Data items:
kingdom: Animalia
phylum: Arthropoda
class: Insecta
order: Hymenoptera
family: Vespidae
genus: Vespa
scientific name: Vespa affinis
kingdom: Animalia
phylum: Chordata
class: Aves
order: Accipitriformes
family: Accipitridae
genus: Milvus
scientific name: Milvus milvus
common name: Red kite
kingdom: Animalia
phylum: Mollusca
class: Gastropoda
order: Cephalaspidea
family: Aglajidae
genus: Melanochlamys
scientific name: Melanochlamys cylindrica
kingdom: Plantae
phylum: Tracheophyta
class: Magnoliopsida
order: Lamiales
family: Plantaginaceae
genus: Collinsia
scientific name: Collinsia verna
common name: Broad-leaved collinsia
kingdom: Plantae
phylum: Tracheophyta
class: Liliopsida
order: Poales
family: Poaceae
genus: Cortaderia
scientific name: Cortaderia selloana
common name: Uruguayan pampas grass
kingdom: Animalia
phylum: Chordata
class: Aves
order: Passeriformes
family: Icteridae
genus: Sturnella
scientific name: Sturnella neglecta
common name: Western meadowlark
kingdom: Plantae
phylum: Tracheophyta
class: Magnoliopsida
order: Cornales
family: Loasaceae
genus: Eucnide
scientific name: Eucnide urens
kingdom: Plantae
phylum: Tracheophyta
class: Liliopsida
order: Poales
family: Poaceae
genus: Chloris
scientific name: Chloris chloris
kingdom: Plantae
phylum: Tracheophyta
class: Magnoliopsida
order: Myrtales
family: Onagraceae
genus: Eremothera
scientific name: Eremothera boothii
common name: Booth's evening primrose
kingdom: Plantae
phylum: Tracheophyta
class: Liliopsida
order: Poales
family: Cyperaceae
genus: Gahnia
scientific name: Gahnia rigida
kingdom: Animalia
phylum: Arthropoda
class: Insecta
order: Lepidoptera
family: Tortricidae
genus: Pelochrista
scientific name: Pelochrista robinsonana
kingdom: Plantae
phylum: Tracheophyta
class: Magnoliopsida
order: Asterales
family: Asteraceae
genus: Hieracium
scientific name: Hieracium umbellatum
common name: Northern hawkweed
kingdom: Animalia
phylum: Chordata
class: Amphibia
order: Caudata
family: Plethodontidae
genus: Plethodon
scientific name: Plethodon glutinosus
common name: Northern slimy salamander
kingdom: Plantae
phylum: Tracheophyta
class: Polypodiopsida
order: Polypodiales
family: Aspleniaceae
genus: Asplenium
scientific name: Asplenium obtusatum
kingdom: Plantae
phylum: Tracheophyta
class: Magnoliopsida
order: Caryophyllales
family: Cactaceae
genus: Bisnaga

◆ Work to be completed
Reproduce verbatim the lines of the data from the one containing "family: Tortricidae" through the final line of the data, inclusive.

◆ Finished task
family: Tortricidae
genus: Pelochrista
scientific name: Pelochrista robinsonana
kingdom: Plantae
phylum: Tracheophyta
class: Magnoliopsida
order: Asterales
family: Asteraceae
genus: Hieracium
scientific name: Hieracium umbellatum
common name: Northern hawkweed
kingdom: Animalia
phylum: Chordata
class: Amphibia
order: Caudata
family: Plethodontidae
genus: Plethodon
scientific name: Plethodon glutinosus
common name: Northern slimy salamander
kingdom: Plantae
phylum: Tracheophyta
class: Polypodiopsida
order: Polypodiales
family: Aspleniaceae
genus: Asplenium
scientific name: Asplenium obtusatum
kingdom: Plantae
phylum: Tracheophyta
class: Magnoliopsida
order: Caryophyllales
family: Cactaceae
genus: Bisnaga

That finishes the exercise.